Winds of political change are also sweeping the world, adding to general uncertainty. Chaos is all around.

Once popular international agreements are fracturing, whether the Paris Climate accord, the Iran nuclear deal, NAFTA and the Trans-Pacific Partnership trade agreements, the EU with Brexit, and even NATO. Wars continue to wage in slow but deadly motion in the Congo, Sudan, Somalia, Yemen, Syria, Iraq, and Afghanistan, producing monumental hordes of refugees and immigrants.

Violence in Venezuela, El Salvador, Guatemala, and Nicaragua does the same. The Uited Nations, the key international center for diplomacy, is ham-strung, with the Security Council fractured, the U.S. and Israel leaving its specialized agencies, UNESCO the latest, and trade and tariff wars raging, especially between the U.S. and China.

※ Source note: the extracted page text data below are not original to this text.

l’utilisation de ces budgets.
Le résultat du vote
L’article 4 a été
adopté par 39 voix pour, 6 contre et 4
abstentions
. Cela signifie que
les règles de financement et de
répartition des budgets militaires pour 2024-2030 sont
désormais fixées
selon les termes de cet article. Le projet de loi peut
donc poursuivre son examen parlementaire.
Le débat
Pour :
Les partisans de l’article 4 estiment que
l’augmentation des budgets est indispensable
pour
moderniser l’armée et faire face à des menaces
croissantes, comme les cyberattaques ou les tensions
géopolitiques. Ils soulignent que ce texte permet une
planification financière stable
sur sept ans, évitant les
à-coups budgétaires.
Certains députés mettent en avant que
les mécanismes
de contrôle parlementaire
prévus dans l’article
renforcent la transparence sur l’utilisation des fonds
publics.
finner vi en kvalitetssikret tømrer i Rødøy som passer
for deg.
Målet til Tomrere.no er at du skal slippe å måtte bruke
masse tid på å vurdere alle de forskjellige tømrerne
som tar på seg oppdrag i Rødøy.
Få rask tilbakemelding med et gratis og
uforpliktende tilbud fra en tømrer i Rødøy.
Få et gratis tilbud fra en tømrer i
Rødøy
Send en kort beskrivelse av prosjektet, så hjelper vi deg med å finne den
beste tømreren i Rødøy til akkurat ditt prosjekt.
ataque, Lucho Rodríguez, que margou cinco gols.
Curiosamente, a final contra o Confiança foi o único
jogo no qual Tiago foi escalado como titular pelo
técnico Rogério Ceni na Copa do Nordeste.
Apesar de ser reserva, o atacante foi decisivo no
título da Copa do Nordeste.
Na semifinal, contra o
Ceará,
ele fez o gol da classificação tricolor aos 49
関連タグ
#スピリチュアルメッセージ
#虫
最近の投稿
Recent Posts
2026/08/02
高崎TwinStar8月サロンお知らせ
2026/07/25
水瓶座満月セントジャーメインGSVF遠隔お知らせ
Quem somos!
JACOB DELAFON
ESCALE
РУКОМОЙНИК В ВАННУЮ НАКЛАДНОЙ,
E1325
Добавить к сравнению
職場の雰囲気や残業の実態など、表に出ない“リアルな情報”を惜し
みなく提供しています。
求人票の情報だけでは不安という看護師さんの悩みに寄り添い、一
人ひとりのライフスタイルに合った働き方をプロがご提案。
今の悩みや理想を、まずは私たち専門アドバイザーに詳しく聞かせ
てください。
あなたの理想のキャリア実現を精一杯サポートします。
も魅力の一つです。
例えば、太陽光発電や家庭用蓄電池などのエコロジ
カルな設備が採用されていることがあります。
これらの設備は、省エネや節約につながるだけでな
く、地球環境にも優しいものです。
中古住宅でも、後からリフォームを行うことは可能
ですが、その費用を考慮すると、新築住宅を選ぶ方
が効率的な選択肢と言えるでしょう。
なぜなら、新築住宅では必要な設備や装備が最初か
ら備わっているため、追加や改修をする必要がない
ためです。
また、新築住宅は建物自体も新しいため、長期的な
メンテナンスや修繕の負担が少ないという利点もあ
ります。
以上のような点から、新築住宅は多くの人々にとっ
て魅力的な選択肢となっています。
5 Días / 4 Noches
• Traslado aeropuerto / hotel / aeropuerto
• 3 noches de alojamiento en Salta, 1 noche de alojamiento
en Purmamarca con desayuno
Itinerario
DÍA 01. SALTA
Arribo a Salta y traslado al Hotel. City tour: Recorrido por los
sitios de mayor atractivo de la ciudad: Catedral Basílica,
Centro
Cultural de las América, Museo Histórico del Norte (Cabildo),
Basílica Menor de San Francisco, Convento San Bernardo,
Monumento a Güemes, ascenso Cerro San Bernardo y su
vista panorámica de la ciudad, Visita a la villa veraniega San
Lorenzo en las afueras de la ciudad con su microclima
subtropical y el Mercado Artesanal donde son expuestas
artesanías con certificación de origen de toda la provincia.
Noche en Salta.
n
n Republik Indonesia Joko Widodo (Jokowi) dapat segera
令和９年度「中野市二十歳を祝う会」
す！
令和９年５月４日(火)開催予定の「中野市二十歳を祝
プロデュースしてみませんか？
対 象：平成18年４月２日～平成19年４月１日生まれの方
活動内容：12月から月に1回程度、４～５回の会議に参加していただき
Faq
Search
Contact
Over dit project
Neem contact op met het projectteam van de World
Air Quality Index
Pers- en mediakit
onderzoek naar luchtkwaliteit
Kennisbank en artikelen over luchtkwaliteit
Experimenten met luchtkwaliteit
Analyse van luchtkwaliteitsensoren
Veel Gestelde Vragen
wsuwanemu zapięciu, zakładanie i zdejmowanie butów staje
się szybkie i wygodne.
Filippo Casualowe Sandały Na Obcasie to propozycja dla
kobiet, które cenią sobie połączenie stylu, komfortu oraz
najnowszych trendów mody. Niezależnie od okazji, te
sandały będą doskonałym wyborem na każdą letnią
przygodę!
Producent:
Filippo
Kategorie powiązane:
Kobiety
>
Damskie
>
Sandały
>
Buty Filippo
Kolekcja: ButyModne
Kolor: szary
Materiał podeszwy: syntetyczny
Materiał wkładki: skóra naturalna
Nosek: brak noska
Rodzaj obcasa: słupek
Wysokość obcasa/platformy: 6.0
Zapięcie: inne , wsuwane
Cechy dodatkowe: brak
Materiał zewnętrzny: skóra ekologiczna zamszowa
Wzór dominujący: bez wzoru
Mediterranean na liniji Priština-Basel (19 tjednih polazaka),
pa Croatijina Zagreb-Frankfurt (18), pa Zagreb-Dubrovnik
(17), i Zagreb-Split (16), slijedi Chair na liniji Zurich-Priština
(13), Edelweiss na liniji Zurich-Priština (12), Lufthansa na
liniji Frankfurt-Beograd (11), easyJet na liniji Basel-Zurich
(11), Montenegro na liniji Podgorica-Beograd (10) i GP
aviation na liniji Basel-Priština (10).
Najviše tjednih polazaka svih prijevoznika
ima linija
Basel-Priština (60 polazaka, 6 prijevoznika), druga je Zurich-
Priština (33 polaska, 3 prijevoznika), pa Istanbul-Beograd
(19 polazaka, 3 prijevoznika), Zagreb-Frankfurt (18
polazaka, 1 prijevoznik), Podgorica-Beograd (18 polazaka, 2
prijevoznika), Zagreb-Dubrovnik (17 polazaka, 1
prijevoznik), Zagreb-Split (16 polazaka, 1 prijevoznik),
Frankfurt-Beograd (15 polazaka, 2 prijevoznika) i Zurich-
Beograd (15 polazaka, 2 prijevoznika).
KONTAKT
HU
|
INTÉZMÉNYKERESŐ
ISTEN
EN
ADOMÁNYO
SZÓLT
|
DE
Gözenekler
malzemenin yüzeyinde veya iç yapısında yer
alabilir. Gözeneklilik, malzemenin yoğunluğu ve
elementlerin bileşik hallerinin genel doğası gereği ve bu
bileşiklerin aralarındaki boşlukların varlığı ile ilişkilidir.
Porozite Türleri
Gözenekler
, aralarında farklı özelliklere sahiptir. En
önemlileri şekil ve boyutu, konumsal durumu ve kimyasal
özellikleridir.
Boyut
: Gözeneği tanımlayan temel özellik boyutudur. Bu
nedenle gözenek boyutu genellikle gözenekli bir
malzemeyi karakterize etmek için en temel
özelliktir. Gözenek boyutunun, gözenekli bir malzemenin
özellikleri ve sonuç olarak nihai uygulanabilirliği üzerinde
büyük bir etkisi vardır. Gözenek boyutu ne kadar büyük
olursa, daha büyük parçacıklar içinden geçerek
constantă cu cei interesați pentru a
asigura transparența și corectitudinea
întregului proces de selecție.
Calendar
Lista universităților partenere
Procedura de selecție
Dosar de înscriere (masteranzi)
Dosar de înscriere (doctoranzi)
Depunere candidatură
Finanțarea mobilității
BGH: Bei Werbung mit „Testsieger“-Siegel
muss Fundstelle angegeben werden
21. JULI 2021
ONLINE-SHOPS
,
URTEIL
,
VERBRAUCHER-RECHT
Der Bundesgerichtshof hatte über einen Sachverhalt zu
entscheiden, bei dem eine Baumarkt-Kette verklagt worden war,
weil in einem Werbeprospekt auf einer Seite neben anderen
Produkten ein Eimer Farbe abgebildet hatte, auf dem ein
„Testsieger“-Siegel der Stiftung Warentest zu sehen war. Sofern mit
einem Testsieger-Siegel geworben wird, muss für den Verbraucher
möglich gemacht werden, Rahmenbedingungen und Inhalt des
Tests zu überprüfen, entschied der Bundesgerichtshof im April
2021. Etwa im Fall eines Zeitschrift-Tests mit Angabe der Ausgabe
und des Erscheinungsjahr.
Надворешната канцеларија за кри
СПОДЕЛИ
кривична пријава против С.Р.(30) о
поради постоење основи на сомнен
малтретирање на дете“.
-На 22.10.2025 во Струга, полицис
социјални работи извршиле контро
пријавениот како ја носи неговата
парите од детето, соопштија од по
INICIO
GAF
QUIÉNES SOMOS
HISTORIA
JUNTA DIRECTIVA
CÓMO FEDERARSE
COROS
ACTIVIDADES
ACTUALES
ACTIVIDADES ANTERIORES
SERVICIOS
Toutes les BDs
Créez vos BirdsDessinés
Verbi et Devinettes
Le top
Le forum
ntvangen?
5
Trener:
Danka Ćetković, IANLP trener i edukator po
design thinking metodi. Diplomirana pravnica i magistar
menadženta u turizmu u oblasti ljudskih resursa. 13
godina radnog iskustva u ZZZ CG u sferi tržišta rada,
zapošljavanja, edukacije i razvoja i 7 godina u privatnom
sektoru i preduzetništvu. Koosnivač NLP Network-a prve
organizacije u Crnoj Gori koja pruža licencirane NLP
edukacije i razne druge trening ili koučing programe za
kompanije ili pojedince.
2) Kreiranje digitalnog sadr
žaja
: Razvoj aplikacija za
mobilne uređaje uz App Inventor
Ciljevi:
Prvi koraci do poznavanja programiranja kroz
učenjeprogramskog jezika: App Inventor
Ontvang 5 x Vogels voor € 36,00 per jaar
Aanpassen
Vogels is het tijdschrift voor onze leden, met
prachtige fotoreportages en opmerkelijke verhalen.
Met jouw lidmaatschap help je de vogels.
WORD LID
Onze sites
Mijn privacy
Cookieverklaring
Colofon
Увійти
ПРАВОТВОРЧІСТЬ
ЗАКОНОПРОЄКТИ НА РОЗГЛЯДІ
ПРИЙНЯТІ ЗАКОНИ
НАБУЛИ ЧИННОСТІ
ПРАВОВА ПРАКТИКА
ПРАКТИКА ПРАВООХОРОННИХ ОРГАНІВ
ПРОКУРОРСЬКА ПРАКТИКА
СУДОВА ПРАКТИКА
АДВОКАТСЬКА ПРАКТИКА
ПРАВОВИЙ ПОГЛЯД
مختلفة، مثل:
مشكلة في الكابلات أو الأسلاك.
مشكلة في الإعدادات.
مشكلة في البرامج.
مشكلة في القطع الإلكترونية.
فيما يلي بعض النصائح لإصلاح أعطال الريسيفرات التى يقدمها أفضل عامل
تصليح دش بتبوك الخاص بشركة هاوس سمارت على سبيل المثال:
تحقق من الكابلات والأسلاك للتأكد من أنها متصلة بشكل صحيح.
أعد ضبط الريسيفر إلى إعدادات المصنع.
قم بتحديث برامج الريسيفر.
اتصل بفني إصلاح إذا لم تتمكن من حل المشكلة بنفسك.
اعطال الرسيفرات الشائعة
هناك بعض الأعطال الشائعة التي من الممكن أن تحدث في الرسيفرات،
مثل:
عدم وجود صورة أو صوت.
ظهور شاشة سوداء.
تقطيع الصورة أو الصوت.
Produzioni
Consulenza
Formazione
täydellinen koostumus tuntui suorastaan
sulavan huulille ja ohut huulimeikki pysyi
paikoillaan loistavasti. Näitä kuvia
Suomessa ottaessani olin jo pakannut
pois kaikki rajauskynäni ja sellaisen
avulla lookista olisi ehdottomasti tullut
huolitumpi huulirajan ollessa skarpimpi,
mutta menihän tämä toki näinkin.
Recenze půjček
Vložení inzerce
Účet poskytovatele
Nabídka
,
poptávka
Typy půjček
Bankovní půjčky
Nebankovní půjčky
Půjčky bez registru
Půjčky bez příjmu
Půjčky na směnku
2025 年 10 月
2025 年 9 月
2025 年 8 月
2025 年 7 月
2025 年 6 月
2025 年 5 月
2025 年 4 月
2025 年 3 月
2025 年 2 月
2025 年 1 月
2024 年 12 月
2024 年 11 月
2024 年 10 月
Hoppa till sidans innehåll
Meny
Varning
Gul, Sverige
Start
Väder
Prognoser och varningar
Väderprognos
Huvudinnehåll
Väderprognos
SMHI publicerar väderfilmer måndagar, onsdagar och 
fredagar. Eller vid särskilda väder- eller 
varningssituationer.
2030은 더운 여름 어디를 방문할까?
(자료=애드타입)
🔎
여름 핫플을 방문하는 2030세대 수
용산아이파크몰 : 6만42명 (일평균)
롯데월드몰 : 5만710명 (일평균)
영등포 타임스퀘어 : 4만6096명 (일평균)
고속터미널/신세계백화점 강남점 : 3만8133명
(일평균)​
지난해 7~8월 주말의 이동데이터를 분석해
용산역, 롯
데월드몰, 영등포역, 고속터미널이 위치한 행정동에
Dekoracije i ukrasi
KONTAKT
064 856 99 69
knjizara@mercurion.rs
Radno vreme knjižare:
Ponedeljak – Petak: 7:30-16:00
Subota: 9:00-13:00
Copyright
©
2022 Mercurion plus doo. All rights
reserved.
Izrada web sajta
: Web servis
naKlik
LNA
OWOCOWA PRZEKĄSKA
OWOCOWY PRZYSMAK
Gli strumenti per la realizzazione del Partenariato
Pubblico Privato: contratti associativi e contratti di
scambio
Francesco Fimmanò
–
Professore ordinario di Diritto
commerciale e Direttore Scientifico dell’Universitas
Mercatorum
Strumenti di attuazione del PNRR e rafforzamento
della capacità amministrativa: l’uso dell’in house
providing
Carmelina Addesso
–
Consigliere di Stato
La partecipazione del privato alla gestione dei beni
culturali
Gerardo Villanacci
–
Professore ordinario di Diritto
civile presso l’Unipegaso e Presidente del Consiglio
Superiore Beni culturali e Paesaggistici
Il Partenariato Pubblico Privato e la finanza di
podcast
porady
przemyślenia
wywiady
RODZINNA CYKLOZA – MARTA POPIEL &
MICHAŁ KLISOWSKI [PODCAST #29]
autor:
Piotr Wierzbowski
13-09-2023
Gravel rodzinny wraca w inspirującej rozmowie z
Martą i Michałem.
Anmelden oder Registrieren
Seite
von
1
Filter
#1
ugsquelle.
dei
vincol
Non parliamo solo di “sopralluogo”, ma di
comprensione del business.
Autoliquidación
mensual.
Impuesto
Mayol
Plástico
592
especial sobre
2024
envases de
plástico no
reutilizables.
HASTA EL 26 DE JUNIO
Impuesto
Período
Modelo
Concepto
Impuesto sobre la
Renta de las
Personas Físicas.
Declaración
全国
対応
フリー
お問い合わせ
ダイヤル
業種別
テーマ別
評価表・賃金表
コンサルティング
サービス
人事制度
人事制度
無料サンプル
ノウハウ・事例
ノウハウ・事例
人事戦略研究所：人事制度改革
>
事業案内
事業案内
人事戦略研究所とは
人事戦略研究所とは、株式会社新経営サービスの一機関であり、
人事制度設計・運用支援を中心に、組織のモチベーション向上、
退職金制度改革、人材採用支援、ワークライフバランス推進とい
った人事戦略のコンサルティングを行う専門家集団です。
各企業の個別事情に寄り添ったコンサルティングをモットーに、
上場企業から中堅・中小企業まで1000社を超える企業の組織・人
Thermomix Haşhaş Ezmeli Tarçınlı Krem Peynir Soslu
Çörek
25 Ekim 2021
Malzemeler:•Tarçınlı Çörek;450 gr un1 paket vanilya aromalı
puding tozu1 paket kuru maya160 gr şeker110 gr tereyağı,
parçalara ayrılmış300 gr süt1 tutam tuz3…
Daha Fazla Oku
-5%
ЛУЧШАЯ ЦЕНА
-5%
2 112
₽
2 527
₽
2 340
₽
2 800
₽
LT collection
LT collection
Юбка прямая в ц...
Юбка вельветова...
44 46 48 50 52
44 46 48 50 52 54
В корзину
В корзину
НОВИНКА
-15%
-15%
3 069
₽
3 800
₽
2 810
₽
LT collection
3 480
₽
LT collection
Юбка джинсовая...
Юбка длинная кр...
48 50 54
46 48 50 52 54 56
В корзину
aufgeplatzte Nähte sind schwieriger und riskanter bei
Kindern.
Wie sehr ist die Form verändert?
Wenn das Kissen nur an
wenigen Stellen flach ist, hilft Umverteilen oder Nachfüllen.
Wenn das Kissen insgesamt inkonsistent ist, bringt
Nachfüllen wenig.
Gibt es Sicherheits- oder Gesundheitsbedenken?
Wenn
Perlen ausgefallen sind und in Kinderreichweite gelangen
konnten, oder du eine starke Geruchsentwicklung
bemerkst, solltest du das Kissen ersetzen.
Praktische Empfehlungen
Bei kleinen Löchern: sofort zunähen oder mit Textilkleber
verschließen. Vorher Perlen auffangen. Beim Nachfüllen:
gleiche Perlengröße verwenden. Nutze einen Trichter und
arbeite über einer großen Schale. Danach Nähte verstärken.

Yes, Trump has added fuel to these conflicts, but there is a more fundamental cause, a stronger political wind.

The glue that tied countries together became undone, erasing shared interests that propelled them to cooperate. The end of the Cold War and the real absence of major military threats have had a profound effect of how countries behave. Untied to others for security, governments focused on their own particular interests, pushed by their publics’ domestic interests and concerns.

Examples abound. British voters rejected the EU and chose Brexit; Trump cleverly took advantage of latent anti-immigrant, racist, anti-Islamic, protectionist sentiment in key states to peddle his populous nationalism. Make American Great Again.

And nationalists blossomed in France, Hungary, Poland, Brazil, and elsewhere, joining established ones in Russia and China. With so many countries acting on the model of America First, cooperation faded, interests clashed, threats unleashed, and a host of protracted conflicts erupted or were exacerbated. The post-Second World War global system that the United States authored clearly shattered, a system that made relations structured and predictable. More global uncertainty added to domestic uncertainty.

Fixing the domestic and international change will not be easy. First, it is not obvious what has to be done or who is able to do it. Fixing bad change with good reform change, with no accepted leader, leaves everyone adrift.